Daed glanced from side to side as he walked, taking it all in. If this was representative of the manner in which the human population now lived, the invasion was barely worth the orks’ trouble. Small chambers, many of them formed from passages that had been widened or simply collapsed together, branched off like satellites from the main tunnels, and in these Guardsmen trained, rested or simply sat around waiting to be given orders.
Ariseth was waiting in one such chamber, h
unched over a hand-drawn map as if attempting to divine a new stratagem simply by staring at the contours of the ice fields. He looked up when Daed entered the room, and immediately got to his feet. ‘Most welcome, Captain Daed,’ he said, unable to suppress the nervousness in his voice.
Daed stared down at him, weighing him up. The man looked grizzled and worn down by his experiences. His face was mostly hidden behind a respirator, and the flesh around it was black and peeling from too much exposure to the cold. He was wrapped in bundled animal furs and wore a fur hat pulled down low over his brow. One of his eyes had been replaced by a mechanical equivalent, and it turned and whirred as it attempted to focus on the Brazen Minotaur now.

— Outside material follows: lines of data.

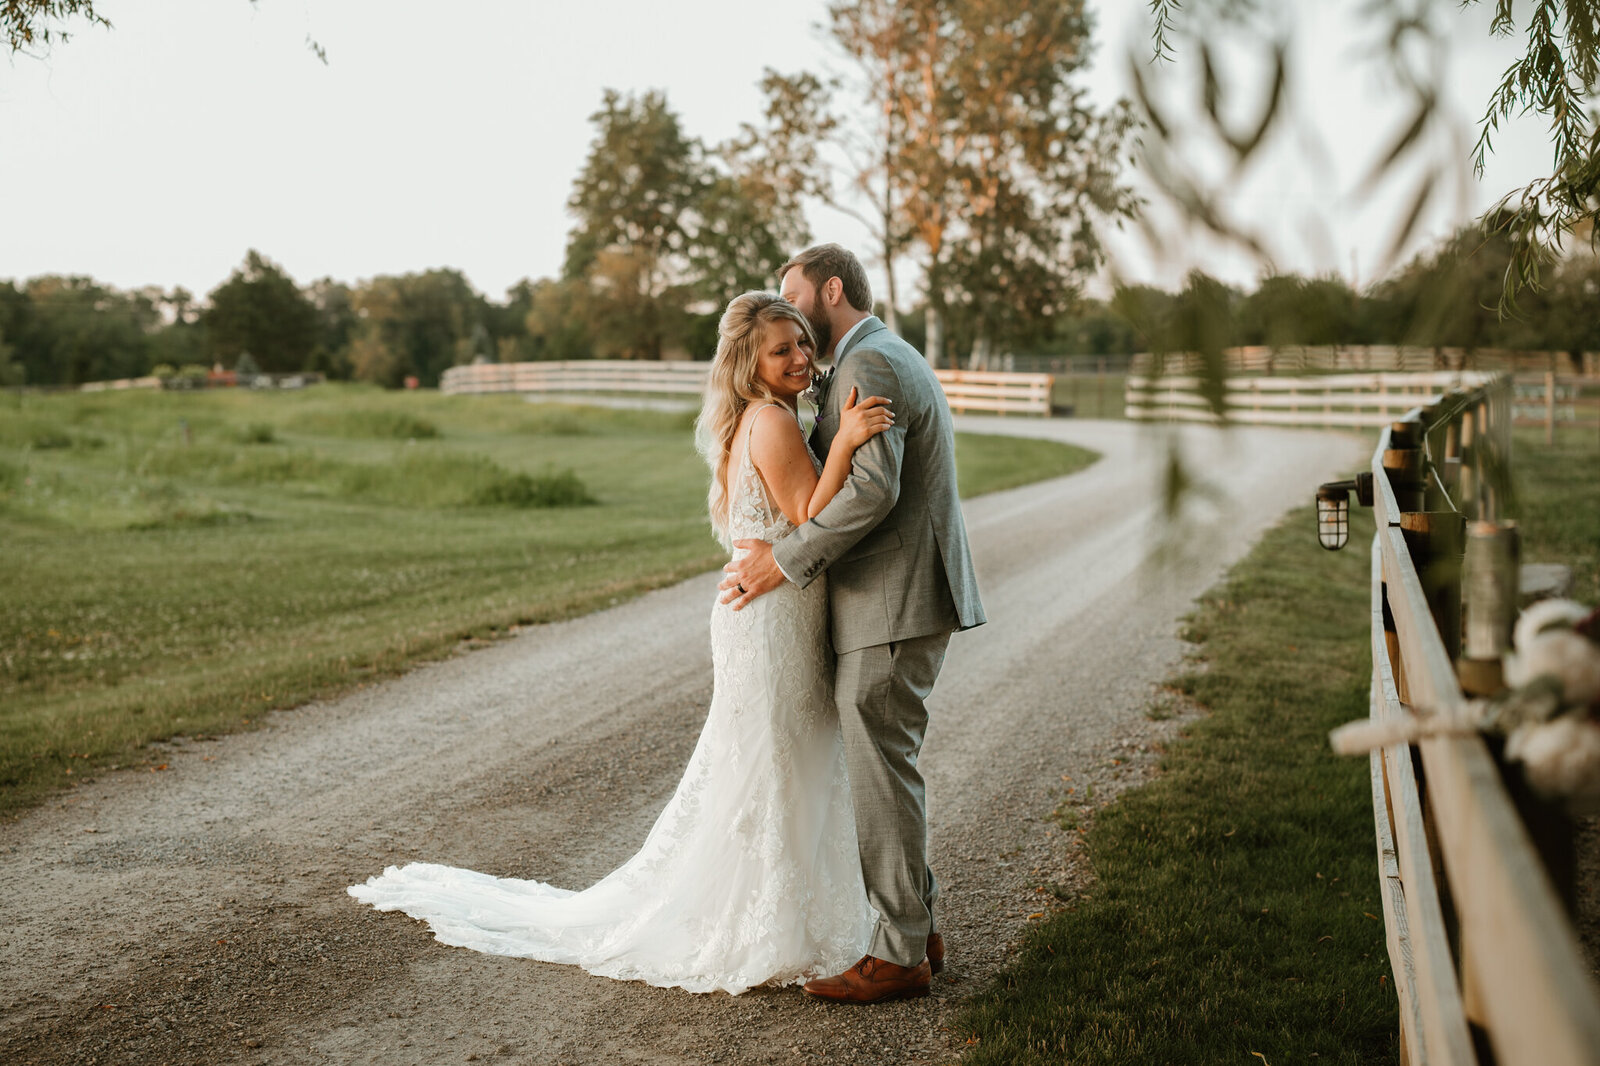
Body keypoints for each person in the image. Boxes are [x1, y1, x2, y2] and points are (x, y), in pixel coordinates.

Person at [348, 292, 895, 995]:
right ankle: (764, 924)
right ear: (749, 362)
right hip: (770, 618)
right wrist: (847, 439)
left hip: (770, 609)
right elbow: (807, 512)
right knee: (777, 762)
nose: (800, 357)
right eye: (781, 348)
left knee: (777, 762)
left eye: (801, 342)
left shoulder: (761, 416)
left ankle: (783, 917)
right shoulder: (770, 421)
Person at [720, 243, 985, 1004]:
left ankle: (901, 951)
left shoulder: (871, 365)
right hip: (890, 598)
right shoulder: (874, 356)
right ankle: (917, 926)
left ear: (830, 289)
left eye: (795, 297)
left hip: (894, 599)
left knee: (881, 763)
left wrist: (786, 559)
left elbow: (869, 496)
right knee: (881, 761)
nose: (791, 314)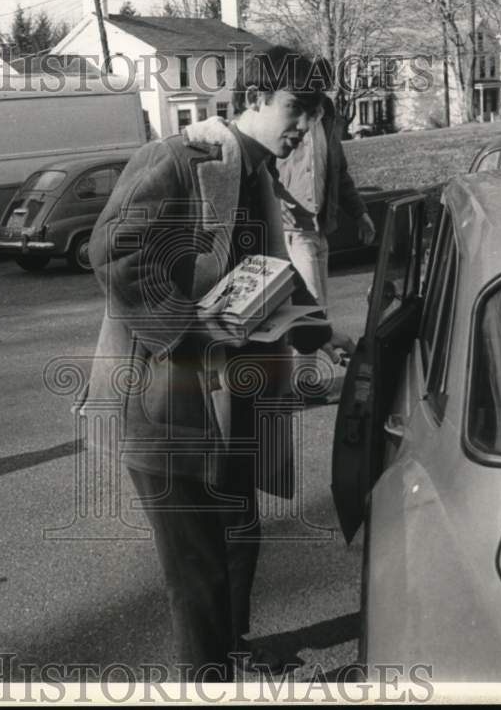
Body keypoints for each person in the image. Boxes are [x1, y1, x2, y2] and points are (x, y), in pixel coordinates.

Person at [81, 47, 336, 681]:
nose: (305, 127)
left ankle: (231, 649)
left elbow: (267, 271)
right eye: (296, 109)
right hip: (165, 401)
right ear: (254, 100)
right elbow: (111, 250)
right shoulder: (175, 160)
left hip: (227, 400)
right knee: (194, 562)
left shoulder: (253, 171)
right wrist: (191, 324)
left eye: (313, 113)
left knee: (238, 534)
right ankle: (209, 677)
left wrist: (320, 336)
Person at [276, 95, 373, 397]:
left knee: (318, 307)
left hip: (320, 228)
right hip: (294, 228)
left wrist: (361, 214)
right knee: (310, 306)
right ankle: (305, 384)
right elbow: (267, 171)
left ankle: (306, 379)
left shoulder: (327, 118)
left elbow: (340, 174)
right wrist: (277, 202)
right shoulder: (288, 118)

‘Lieutenant,’ said Daed, his voice echoing and hollow-sounding in the small room. ‘The Brazen Minotaurs are here to assist in the removal of the xenos infestation from Karos.’
Ariseth raised an eyebrow. ‘You make it sound as if we haven’t been trying to do that for months,’ he said, a modicum of bitterness creeping into his tone.
Daed allowed him that. ‘You must tell me everything you know of the greenskins’ motives and strategies if we are to prove successful.’
‘Gladly,’ said Ariseth. ‘It’s as if the damn things are able to predict our every move, our every counterstrike. Whatever we do they are ready for us, and ready to hit back, hard, when we’re overextended and least prepared. We are few now, captain. Many thousands of us have been lost.’
Daed nodded. ‘And their goal?’
Ariseth shrugged. ‘Mayhem, destruction, cold-blooded murder… They seem only to relish the slaughter. They seize our vehicles and modify them, sending them back into battle, firing upon us with our own ammunition. They storm the hives, cutting the power to the thermal generators so that the populations freeze. They seem to find such things amusing. What’s more, they seem impervious to the damn cold.’
‘Have they established a base, a stronghold?’ said Daed. He’d seen readouts on the Pride of Tauron that suggested the ork army had been massing in one particular location, but Daed knew the knowledge of the men on the ground counted for ten of any such readouts.